Исходя из худшего, следовало предположить, что они тут же кинутся нас ловить. Расклад мог оказаться совсем неутешительным, но ведь и остров большой! Лес, джунгли, холмы, болота… Пока что у нас была фора — мы-то их уже заметили — но кто бы мог поручиться, что на острове нет ещё целого батальона пиратов? Ведь, судя по всему, у них тут база. Было самое время зарядить свой новый «кольт-питон», что я и сделал.
Последние сомнения давно уже отпали: поздравим себя, ибо вот они, самые настоящие пираты, флибустьеры, гроза морей, которые предпочитают закон пули, клинка и золота. Свободные в своём узурпированном праве творить, что захочется, они не остановятся ни перед чем. Устраивать перестрелку с шайкой вооружённых головорезов, к тому же наверняка профессионалов — не самое лучшее времяпровождение, даже в райском уголке вроде этого тропического острова, и претендовать на победу не приходилось, а потому мы стремглав выскочили на дорожку и быстрым шагом направились к ручью, держа револьверы наготове.
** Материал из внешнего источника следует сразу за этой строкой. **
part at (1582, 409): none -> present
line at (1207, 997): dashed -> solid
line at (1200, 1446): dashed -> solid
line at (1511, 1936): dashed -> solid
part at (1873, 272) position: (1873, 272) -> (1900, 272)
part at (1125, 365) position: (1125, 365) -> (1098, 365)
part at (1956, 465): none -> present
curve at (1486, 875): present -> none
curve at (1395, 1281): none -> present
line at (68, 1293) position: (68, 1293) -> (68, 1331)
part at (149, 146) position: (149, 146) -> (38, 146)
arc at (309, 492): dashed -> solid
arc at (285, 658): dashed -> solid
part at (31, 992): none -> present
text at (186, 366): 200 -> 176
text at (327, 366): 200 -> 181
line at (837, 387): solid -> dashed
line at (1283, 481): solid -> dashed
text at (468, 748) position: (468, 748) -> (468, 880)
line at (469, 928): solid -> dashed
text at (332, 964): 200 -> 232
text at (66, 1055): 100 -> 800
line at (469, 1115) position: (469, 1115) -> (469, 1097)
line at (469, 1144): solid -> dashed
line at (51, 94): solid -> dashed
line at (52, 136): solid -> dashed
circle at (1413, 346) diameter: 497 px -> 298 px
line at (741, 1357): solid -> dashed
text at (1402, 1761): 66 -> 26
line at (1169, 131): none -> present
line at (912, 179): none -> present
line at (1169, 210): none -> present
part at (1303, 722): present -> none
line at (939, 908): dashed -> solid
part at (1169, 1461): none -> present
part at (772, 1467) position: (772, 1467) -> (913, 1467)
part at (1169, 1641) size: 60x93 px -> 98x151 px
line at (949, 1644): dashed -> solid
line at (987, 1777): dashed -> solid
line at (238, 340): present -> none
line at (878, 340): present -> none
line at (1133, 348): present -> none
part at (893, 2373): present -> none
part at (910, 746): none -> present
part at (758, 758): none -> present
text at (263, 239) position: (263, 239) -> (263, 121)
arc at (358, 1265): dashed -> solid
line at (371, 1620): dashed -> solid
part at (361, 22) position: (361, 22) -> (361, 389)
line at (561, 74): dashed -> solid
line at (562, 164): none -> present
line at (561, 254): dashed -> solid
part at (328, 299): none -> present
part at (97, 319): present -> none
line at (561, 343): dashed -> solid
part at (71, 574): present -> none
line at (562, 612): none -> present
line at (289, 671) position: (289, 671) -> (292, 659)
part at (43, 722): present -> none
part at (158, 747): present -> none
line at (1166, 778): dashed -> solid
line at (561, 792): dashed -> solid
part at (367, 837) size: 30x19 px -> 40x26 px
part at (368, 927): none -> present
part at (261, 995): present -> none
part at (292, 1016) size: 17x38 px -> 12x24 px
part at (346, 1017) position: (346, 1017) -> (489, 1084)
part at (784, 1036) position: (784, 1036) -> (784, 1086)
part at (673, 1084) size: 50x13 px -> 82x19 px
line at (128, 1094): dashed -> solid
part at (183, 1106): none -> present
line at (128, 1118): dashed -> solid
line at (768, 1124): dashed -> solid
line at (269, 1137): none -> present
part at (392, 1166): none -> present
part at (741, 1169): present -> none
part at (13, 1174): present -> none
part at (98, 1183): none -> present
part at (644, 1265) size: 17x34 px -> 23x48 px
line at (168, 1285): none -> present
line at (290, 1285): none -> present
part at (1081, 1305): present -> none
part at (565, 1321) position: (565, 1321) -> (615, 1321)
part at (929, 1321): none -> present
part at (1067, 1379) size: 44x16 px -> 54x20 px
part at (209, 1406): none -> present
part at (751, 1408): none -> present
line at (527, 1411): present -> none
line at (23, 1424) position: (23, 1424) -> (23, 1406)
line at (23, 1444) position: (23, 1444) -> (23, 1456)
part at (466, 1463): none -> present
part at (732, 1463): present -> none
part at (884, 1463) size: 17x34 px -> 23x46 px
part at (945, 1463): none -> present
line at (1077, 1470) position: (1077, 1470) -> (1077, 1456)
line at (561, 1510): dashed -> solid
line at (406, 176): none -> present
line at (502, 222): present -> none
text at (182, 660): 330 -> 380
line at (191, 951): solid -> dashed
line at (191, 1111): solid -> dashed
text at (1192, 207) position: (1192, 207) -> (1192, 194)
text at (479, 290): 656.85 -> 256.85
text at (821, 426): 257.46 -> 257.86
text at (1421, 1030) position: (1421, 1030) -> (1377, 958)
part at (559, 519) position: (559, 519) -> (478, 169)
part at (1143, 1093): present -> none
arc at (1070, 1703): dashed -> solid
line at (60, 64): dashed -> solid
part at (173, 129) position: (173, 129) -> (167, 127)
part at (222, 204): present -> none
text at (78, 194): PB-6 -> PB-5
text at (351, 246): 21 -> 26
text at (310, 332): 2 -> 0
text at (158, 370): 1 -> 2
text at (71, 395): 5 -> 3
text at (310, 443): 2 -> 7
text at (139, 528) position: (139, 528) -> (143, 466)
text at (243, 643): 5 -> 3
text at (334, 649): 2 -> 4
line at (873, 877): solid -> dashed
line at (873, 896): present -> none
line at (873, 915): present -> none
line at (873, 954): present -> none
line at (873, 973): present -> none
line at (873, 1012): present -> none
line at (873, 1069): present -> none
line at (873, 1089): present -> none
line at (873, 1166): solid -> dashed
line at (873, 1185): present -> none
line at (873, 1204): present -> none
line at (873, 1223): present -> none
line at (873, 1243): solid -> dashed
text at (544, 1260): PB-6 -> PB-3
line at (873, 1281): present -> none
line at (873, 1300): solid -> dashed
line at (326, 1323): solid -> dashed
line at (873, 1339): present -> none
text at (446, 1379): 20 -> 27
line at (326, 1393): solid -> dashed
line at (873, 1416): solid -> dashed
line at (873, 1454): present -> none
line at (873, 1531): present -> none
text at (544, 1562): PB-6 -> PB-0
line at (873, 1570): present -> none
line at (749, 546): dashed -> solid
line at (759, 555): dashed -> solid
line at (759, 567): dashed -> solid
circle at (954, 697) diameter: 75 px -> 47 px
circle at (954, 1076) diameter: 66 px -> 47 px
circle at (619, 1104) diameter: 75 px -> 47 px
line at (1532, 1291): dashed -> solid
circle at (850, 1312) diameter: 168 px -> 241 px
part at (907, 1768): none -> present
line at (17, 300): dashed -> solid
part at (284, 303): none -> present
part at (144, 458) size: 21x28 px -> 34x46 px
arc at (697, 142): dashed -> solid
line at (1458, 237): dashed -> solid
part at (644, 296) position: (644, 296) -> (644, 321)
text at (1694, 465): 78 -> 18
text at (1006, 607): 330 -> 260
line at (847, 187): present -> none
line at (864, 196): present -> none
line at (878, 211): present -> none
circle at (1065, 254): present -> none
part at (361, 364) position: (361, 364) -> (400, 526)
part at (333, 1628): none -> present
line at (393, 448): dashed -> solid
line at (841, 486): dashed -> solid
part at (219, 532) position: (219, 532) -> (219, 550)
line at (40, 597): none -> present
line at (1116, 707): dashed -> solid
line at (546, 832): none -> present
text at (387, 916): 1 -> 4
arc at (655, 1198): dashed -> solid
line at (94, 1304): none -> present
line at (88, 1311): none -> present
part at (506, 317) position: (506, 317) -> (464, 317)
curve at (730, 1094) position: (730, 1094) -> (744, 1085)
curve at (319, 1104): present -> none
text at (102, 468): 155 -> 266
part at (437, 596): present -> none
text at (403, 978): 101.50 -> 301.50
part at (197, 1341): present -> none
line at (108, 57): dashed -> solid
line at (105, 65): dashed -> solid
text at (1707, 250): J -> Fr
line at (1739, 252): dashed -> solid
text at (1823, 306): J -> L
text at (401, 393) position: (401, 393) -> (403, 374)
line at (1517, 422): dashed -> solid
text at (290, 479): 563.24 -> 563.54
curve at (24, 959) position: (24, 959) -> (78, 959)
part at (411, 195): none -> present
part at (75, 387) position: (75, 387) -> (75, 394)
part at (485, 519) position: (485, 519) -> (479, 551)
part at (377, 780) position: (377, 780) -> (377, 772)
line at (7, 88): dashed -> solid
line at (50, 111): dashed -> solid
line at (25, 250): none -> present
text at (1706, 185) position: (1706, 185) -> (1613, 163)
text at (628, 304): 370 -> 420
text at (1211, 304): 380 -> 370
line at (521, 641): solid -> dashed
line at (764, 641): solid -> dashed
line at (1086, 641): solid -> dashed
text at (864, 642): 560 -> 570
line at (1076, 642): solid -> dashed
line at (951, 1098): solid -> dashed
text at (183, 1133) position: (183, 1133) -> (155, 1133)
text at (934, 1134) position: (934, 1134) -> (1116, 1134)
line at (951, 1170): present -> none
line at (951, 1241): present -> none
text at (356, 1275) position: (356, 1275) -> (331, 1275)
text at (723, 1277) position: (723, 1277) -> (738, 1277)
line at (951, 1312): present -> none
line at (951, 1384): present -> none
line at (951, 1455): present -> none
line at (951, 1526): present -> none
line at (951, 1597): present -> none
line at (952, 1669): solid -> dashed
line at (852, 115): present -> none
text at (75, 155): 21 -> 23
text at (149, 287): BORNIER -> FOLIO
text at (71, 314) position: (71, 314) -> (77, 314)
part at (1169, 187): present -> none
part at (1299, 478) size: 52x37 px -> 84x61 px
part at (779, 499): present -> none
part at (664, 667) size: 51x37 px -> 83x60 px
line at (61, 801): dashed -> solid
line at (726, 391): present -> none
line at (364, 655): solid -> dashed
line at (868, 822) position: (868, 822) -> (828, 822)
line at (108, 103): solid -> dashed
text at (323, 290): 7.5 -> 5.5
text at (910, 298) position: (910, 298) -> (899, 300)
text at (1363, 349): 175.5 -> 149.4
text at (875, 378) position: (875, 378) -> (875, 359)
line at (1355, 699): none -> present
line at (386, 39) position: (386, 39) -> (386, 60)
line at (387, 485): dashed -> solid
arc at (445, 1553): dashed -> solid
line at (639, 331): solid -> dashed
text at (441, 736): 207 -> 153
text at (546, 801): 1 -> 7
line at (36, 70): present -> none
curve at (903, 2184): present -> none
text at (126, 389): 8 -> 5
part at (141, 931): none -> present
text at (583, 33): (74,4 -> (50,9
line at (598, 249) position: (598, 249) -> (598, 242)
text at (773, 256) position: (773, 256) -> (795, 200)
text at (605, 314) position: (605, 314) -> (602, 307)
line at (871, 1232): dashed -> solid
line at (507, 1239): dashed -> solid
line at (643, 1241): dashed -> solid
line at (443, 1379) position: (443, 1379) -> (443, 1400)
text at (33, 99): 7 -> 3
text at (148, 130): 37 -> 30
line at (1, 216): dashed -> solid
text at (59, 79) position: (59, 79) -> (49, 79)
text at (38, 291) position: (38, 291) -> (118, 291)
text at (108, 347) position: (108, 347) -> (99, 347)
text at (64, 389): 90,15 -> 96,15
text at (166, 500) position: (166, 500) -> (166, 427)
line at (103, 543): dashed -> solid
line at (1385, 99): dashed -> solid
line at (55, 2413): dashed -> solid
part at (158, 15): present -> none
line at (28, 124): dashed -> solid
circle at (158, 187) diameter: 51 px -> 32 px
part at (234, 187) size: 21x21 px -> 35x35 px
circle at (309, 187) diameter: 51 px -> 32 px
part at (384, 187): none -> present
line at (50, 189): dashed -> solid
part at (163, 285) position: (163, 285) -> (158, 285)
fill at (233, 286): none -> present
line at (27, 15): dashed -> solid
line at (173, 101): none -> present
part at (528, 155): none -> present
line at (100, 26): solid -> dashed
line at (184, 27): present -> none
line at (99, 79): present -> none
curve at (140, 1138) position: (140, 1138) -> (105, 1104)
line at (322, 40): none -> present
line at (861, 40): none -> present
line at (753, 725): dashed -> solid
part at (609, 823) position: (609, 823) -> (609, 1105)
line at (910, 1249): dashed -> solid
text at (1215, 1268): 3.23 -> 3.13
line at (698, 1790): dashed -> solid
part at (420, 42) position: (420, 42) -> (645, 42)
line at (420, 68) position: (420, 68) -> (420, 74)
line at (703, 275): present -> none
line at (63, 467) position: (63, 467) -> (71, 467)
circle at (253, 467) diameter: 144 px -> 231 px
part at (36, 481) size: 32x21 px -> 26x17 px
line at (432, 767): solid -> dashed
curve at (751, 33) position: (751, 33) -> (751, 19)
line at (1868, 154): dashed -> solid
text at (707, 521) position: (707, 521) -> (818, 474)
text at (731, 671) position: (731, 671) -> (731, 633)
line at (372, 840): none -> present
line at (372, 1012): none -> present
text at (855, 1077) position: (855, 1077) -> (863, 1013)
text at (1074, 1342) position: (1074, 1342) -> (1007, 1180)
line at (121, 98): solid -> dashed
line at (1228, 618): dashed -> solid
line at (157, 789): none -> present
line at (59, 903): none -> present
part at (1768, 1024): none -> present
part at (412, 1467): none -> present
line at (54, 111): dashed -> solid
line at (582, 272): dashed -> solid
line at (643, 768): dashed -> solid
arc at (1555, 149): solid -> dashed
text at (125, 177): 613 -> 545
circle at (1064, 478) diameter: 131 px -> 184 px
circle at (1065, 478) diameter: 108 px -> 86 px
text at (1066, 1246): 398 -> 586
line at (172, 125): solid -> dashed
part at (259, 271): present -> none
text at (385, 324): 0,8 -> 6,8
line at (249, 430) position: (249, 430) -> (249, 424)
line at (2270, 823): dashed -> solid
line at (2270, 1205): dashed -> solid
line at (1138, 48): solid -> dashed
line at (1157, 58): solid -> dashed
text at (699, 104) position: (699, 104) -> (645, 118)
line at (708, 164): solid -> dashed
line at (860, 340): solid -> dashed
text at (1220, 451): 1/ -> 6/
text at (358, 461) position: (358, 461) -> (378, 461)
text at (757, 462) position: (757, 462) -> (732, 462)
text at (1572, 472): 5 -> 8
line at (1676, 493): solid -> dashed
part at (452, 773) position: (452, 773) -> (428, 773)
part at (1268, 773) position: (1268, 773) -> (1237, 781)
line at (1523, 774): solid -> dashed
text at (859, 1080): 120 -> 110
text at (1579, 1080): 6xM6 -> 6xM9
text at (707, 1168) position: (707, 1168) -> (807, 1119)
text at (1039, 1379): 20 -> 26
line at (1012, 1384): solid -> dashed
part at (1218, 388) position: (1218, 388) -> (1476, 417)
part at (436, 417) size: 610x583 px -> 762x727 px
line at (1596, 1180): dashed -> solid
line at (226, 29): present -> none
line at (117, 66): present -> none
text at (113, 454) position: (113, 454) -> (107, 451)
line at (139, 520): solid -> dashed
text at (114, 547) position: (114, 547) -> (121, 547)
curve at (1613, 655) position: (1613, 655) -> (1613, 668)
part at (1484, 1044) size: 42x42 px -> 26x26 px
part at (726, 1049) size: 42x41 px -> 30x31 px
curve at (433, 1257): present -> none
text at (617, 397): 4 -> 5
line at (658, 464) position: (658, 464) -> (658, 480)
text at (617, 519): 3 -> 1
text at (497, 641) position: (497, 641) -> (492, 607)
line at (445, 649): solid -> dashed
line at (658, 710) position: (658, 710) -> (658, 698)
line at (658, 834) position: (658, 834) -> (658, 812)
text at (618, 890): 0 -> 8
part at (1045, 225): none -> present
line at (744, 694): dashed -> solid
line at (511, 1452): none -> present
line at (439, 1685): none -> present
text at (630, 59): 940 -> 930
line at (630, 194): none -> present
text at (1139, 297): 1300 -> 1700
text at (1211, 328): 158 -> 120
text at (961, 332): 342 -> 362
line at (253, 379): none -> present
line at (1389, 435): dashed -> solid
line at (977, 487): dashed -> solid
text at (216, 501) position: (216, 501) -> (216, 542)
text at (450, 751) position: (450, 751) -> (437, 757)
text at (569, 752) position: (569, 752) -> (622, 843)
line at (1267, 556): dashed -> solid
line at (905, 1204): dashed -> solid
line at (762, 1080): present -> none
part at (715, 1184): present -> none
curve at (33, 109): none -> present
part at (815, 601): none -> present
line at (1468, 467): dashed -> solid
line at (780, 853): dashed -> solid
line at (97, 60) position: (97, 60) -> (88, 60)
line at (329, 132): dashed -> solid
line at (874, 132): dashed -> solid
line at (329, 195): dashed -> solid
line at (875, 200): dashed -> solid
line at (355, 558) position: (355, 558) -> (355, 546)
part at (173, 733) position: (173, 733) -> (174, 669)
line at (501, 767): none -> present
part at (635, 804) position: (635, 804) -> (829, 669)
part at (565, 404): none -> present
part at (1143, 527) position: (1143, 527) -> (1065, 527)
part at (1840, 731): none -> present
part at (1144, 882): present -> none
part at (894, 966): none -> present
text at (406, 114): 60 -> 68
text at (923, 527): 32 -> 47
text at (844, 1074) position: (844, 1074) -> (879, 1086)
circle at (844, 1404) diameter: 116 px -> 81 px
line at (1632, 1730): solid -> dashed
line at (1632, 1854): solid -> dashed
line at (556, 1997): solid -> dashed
Уж как хотелось посмотреть, чем кончается эта дорога у Подзорной Трубы (если она там кончается), но приходилось считаться со страстным желанием ещё немного пожить на этом свете. Мэг несла винтовку, повесив её поперёк груди, а «килидж» я приторочил вертикально к рюкзаку. Кстати, Мэг, вообще весьма неравнодушная ко всему, что рубит и режет, лишь мельком бросила взгляд на саблю и ничего не сказала — значит, и впрямь была очень взволнована. Ну и ладно, подумал я, потом будет время — успокоится и непременно оценит.
~ 11 ~
ELF
Герхард показал карту, которую ему дал капитан. Карта секретная, экземпляр номер два, довольно потёртая. Оказалось, на острове три больших холма, которые называются точно так же, как три мачты парусного корабля. Островок в южной бухте — это остров Скелетов. Или Скелета? Не помню. В северной части острова вроде бы ничего особенного нет, там вокруг холма ровная местность, покрытая лесом, и ещё один небольшой холмик. Решил, что всё равно улучу момент и посмотрю. Когда? Да хотя бы во время очередной пьянки. Эсэсовцы налакаются, будут плясать и петь, а мы с Герхардом и Вернером потихоньку сходим и вернёмся до темноты. Если там окажется вооружённая охрана, то, конечно, не полезем.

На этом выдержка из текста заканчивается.